Doubtless, it is a difficult path to tread: to love and to understand; for it may take an extreme amount of effort, patience, information, trust to continue loving, and to reach even the slightest understanding; and consequences may be hoped for, but not guaranteed.

Yet it is just as difficult a path to walk in hatred, and to let violence take our hand, our heart, our mind firstly and rashly — for the consequences of this path are not seen and may not be understood for moments, days, years, centuries, millennia, eons — if ever.

So, with two equally-difficult paths in which consequences cannot be known or guaranteed before-the-fact, how does one choose which path to take?

We have discovered at least some things, in our paths as humans:

We have organized our societies, predominantly and increasingly, towards non-violence — presumably because we have learned that this keeps our species alive.

We have increasingly removed and restricted violent acts from the realm of permissible behavior, even to the point of disapproving of and attempting to disallow psychological and emotional trauma towards each other (although we admit proving such trauma is both simple and complex).
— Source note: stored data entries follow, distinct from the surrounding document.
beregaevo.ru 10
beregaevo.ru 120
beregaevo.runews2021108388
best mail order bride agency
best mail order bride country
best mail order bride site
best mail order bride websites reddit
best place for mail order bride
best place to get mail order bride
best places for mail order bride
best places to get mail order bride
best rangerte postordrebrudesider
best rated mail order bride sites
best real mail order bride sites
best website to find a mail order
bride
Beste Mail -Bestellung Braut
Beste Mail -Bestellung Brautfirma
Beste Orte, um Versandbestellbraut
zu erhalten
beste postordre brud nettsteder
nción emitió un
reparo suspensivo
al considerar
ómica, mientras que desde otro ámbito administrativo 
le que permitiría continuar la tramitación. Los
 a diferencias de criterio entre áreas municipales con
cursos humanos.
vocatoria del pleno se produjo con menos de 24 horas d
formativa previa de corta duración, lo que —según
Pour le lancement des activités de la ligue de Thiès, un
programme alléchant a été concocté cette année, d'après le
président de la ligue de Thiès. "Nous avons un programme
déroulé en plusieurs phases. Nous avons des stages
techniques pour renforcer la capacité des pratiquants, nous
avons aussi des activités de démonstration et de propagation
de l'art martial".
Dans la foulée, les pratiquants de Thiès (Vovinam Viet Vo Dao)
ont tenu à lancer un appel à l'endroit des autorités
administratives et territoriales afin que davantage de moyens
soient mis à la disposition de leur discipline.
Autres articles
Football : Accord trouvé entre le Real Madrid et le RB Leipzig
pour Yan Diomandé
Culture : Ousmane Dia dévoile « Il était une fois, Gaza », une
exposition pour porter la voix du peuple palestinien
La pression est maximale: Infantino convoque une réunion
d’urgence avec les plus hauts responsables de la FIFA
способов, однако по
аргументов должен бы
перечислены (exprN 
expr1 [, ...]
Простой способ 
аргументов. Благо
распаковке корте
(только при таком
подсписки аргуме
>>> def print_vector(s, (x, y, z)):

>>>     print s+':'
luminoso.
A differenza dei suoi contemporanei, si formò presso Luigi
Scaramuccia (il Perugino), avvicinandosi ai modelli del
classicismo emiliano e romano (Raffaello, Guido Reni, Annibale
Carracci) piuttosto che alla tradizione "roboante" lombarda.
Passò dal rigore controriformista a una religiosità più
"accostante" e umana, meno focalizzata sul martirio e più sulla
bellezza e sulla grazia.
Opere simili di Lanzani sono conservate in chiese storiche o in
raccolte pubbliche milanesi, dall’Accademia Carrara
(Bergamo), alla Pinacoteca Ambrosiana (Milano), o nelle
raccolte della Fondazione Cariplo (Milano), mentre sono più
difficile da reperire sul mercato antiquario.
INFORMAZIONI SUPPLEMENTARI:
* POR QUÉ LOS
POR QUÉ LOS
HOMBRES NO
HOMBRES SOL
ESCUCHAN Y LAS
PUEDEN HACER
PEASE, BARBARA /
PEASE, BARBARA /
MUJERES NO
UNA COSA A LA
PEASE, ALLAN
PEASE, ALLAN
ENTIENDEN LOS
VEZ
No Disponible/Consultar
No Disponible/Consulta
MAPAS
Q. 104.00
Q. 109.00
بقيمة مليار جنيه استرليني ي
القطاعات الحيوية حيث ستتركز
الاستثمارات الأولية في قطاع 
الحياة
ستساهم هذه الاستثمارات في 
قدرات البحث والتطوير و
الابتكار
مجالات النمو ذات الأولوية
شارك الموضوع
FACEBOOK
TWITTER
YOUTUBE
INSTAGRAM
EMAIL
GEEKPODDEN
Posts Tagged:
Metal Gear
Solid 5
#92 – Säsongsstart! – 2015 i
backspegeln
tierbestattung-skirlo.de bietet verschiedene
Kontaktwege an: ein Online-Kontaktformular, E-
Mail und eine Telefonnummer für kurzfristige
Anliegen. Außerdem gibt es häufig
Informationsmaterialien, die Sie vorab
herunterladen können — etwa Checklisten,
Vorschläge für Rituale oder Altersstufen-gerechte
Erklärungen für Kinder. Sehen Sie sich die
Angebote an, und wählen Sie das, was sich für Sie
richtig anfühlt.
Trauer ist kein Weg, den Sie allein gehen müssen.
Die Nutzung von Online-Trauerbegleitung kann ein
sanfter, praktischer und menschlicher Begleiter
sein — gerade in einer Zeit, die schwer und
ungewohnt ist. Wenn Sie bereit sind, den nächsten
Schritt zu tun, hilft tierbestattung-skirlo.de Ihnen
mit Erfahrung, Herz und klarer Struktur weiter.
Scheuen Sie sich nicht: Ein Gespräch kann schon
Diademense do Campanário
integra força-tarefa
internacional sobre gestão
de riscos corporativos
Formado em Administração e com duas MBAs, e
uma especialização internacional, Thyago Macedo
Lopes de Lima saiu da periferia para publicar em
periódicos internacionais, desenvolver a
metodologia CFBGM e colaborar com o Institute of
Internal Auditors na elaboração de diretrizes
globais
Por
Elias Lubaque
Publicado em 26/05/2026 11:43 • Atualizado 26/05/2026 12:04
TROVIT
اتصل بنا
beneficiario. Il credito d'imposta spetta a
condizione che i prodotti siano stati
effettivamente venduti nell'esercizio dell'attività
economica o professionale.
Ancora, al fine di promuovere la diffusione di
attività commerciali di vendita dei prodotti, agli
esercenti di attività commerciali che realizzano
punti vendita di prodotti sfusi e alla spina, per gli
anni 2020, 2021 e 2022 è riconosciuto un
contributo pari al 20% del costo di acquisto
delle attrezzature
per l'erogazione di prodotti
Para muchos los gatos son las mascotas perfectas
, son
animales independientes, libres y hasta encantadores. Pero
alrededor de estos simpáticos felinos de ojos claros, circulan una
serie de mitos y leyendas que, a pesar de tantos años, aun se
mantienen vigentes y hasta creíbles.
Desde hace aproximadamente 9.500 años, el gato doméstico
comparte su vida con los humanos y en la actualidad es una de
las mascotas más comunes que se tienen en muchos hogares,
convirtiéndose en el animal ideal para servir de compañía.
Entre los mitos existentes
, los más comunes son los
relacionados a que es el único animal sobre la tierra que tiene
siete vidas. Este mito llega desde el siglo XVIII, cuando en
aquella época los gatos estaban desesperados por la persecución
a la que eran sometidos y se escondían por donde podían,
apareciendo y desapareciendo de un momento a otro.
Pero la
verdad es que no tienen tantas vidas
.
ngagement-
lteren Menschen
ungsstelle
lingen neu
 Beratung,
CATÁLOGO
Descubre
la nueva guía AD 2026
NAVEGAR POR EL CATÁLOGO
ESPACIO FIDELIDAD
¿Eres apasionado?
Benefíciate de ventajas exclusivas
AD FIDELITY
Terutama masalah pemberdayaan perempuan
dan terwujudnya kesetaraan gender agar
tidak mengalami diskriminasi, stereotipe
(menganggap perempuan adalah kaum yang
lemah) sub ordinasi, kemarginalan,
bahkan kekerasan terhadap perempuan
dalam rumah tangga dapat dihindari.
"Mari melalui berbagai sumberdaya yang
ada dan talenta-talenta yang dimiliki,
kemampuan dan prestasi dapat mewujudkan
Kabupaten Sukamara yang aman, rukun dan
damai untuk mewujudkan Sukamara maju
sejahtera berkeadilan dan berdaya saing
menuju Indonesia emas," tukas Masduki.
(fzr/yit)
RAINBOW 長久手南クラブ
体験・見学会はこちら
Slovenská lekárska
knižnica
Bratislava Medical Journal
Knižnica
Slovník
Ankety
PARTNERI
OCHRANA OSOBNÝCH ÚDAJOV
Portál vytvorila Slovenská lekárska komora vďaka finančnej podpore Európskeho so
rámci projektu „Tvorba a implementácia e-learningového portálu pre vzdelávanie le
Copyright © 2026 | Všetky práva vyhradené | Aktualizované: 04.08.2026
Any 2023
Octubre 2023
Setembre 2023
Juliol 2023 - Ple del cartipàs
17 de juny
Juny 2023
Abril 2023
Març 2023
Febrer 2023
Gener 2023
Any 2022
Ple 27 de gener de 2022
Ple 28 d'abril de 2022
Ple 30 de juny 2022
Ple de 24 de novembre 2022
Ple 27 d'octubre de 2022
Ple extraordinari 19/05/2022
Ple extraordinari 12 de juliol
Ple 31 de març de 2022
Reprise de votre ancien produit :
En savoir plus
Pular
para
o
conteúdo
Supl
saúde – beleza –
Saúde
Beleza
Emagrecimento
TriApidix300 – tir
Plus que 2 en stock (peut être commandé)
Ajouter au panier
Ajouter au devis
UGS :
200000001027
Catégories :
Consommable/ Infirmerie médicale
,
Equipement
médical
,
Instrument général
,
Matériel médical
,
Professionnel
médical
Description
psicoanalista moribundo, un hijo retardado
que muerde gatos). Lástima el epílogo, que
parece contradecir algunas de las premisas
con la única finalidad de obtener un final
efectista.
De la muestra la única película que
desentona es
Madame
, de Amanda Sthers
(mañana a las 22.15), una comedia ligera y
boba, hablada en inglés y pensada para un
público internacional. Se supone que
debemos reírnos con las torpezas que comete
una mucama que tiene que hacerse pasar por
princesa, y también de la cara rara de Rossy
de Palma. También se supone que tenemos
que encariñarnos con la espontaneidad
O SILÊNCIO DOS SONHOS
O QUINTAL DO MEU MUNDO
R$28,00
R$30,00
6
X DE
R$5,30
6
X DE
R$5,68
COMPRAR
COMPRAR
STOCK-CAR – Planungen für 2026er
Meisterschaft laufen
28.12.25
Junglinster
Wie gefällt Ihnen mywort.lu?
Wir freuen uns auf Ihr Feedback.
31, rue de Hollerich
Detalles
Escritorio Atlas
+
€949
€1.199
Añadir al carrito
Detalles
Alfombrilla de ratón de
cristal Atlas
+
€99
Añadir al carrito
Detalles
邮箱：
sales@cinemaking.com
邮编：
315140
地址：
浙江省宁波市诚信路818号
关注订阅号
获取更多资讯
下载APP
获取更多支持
So, why do we permit our political organizations, affiliations and interactions to remain predominantly violent — physically, psychologically and emotionally — and to rely upon violent ends — physically, psychologically and emotionally — in so many ways within the realm of politics?

Why is it that we cannot have a truly rational conversation regarding political organizations, political perspectives, political actions, political machinations?

Is it the nature of politics; or is it merely the habit we have adopted, unthinkingly, from such violent ancestors as those who would violently take power over other humans, who would use violent psychological and emotional means and methods to take and hold such power over other humans, to captivate people in fearful ways in order to assert a dominant will through violent methods — instead of guiding a people towards a rational predilection through intelligent persuasion?

It seems clear to me that we are upholding a violent tradition — without realizing what we are doing.

And actions are always stronger than mere words, unless those words are our predominant action.